Smoke alarms are inexpensive and easy to install. Make sure to install smoke alarms on every floor of the house, including the basement and near rooms where people sleep. Because smoke rises, always install alarms high up on the wall or ceiling. Place smoke alarms out of the pathway of steam that might come from the bathroom or smoke that can come from cooking to avoid false alarms. This will also decrease the chance that you’ll have to deactivate your smoke alarm and then forget to turn it back on.

Make sure to test your fire alarms on a regular basis and switch out the batteries when you change your clocks for daylight saving time. It’s also a good idea to replace smoke alarms that are more than 10 years old.

  • Fire extinguishers

Purchase a fire extinguisher for your home and make sure household members who are old enough know where it’s kept and how to use it. A good household fire extinguisher is known as a class ABC extinguisher, which is safe to use on electrical fires and fires related to flammable liquids, such as gasoline.

Store your fire extinguisher in plain view, near your home’s exits and out of reach of children. Think about buying at least one extinguisher for every floor of your home. Read the extinguisher’s instructions carefully and consider contacting your local fire department for additional training opportunities and tips. Check your fire extinguisher regularly for any damage — make sure there are no dents, clear the nozzles and hoses of dust and debris, and if your extinguisher has a pressure gauge, learn what the correct reading should be.

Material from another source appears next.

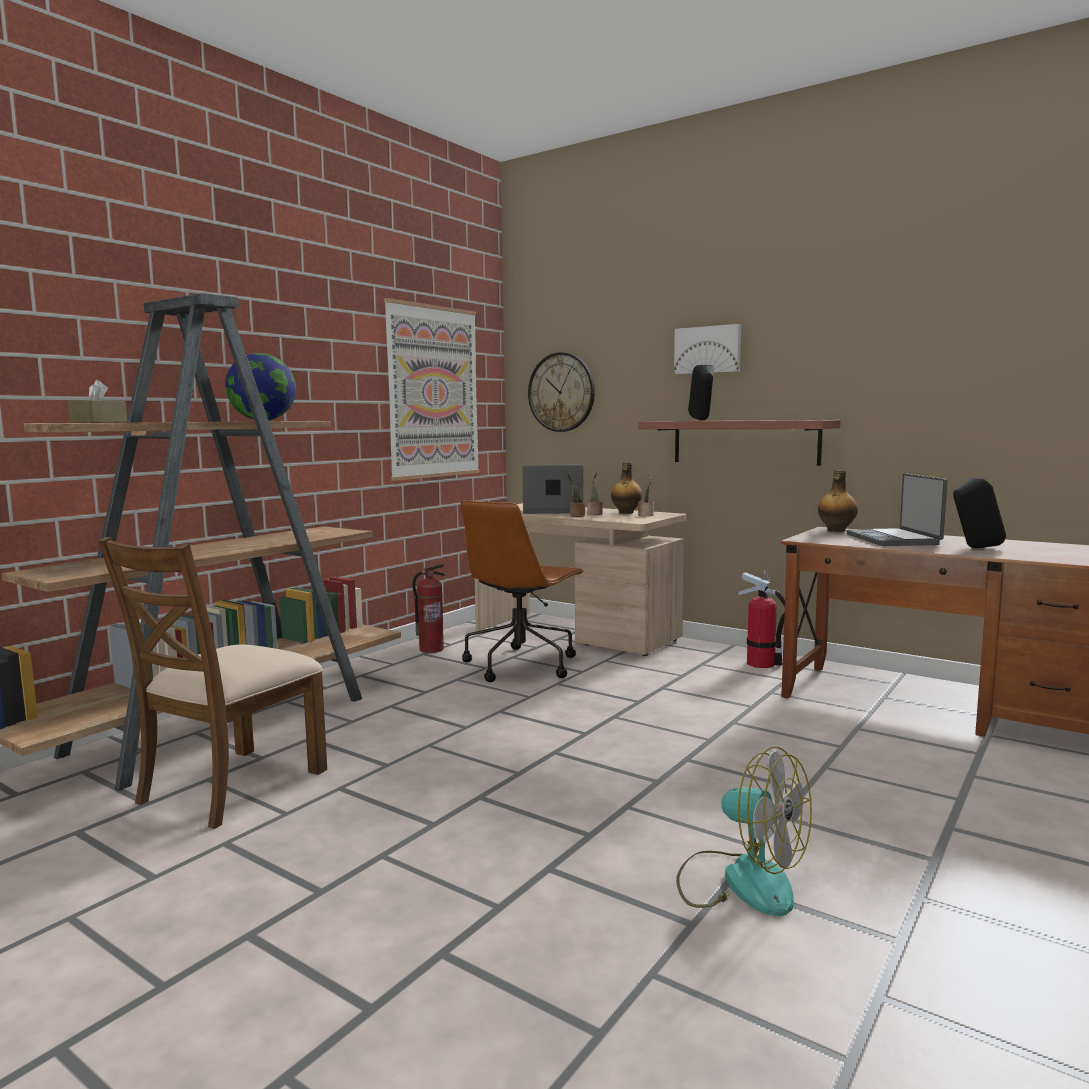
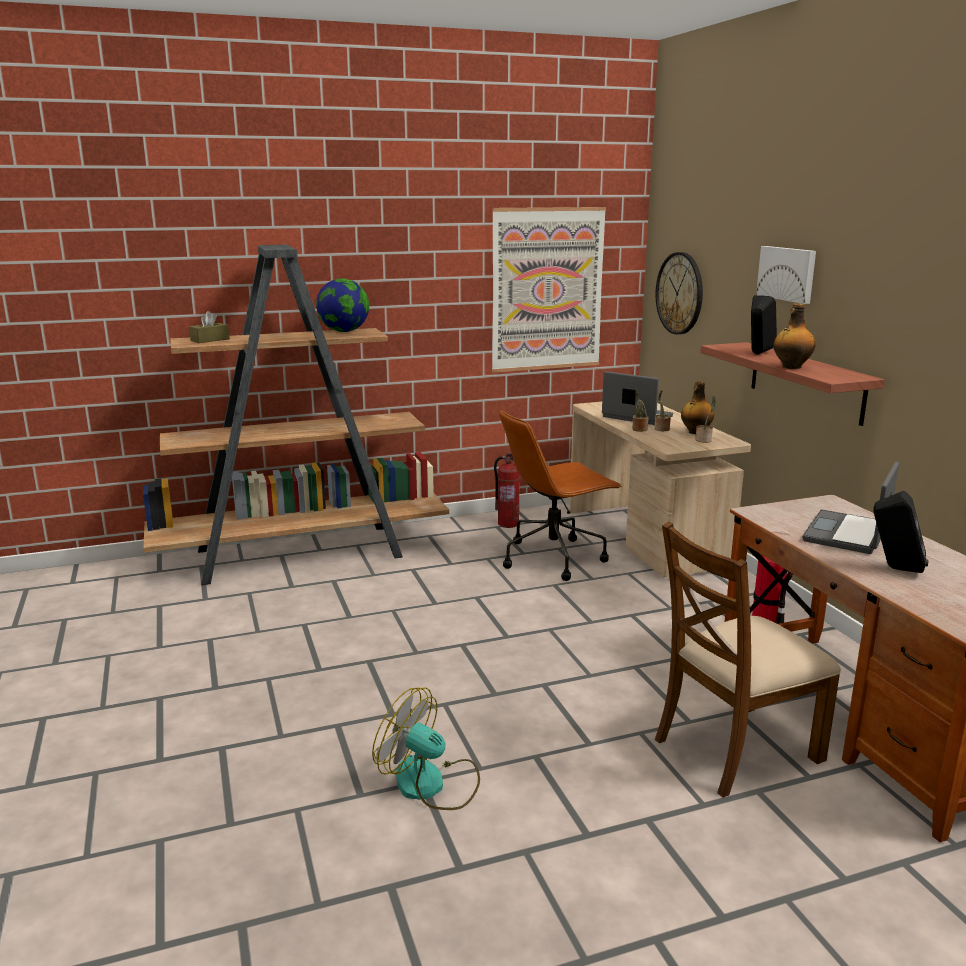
camera: 35 degrees right, 10 degrees up
brown chair [98,537,327,829] -> brown chair moved to [655,522,841,798]
fan [676,747,812,916] -> fan turned 135 degrees clockwise [372,687,480,810]
bottle [818,470,858,532] -> bottle moved to [773,303,816,369]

In addition to having proper equipment, create a household fire escape plan and have household fire drills.

  • Carbon monoxide, radon detectors

Carbon monoxide detectors and radon detection kits are vital to a safe home, as both gases are tasteless and odorless.

To get prepared, install a carbon monoxide detector in your home and don’t forget to check and replace the batteries regularly. Install the detector near areas where people sleep. If the alarm goes off, immediately leave your home and call 911 to reach the fire department.

Besides detectors, consider having the home appliances that burn fuel checked yearly to make sure they’re working properly.

Radon detection kits are inexpensive, easy to use and can usually be purchased at your local hardware store. All homes are at risk for the buildup of radon, including apartment buildings, though dwellings at or below the third floor are more likely to have high indoor radon levels. If you prefer not to conduct your own testing, you can also hire a professional to do the testing. Fixing a radon problem usually requires the kind of building repairs that only a professional can do.

As well as having the right equipment, always keep numbers to local emergency services handy and accessible, and make sure everyone in your household knows how to make an emergency phone call.

Safety in numbers
Staying safe works best when everyone is on board, so make sure to include all of your household members in making your home safer. For example, ask the kids to help you install carbon monoxide detectors, or keep track of how fast your household successfully completes a fire drill and celebrate improvements.